Tornado strikes Grand Bahama, toppling crane at Bahamas port and killing at 3 workers

Monday, March 29, 2010

Tornado topples crane at Bahamas port, killing 3

FREEPORT, Bahamas — A tornado touched down during a fierce thunderstorm in the Bahamas on Monday and toppled a port crane, killing three people and injuring at least four.

The crane collapsed at the Freeport Container Port on the western side of Grand Bahama, where trees were uprooted and windows blasted out of hotels as at least one tornado cut a destructive path on the island about 60 miles (100 kilometers) east of Florida.

Two people were inside the crane when it fell and both died, said Capt. Stephen Russell, director of the Bahamas National Emergency Management Agency. Russell said a third person was also killed and four were injured at the port, but he had no details.

Witness Glen Marchesani told The Tribune newspaper that the dead and injured were part of a crew of around 10 men doing maintenance work on one of the port’s 10 cranes when it came crashing down.

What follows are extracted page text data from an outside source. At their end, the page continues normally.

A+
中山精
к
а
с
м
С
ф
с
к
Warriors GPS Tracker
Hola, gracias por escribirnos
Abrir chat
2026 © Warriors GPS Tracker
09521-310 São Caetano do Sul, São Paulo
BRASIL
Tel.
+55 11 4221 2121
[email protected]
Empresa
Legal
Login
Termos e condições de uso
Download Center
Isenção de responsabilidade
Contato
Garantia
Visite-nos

The foundation of the crane was ripped from the ground. Mangled metal from the toppled crane splashed into the roiling water at the port or came to rest on a rocky embankment.

A government statement said the tornado damaged six of the port’s cranes. The Bahamas Information Services said the port will likely be closed for days and is expected to operate at a reduced capacity when it reopens.

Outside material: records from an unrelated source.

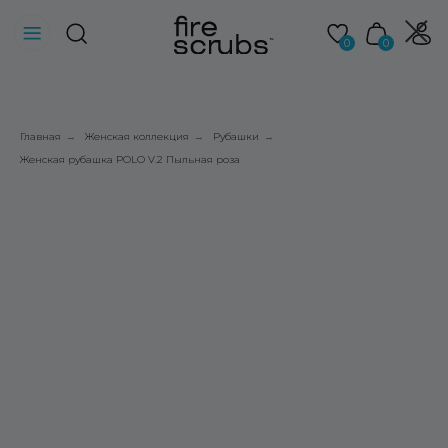
0
0
Главная
Женская коллекция
Рубашки
→
→
→
Женская рубашка POLO V.2 Пыльная роза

Godfrey Smith, director of the Freeport Container Port, declined to release the victims’ names, saying company executives were still trying to contact relatives. He said further details about the fatalities would be released following an investigation.

Elsewhere on Grand Bahama, the storm blew out windows, stripped shingles and peeled off a few roofs. Wind-whipped debris hung from trees.

After hitting Grand Bahama, the storm moved toward Abaco island and the capital of Nassau on New Providence. No damage was immediately reported on those islands.

Hurricanes are common in the Bahamas but tornadoes are relatively rare. Pat Butler, a forecaster with the Bahamas Meteorology Department, said they occur about once every three years in the island chain.

Damage on Grand Bahama appeared to be greatest in and around Port Lucaya and Freeport, with witnesses reporting many uprooted trees, broken windows and damaged roofs and cars.

Several guests at the Island Seas Resort were taken to the hospital with minor scrapes from debris but none were seriously injured, said Hubert Gibson, the hotel’s activity director.

“Everybody’s OK. Everybody’s in good shape. It just caught us off guard,” he said.

Racquell Harvey, who works at the Port Lucaya Marina, said five boats were damaged as they seesawed in their berths while the storm whipped up white-crested waves around noon.

“The tornado just came out of nowhere,” Harvey said at the marina’s office. “We were thinking it was just a rain storm, then we saw it coming all of a sudden. It was kind of scary.”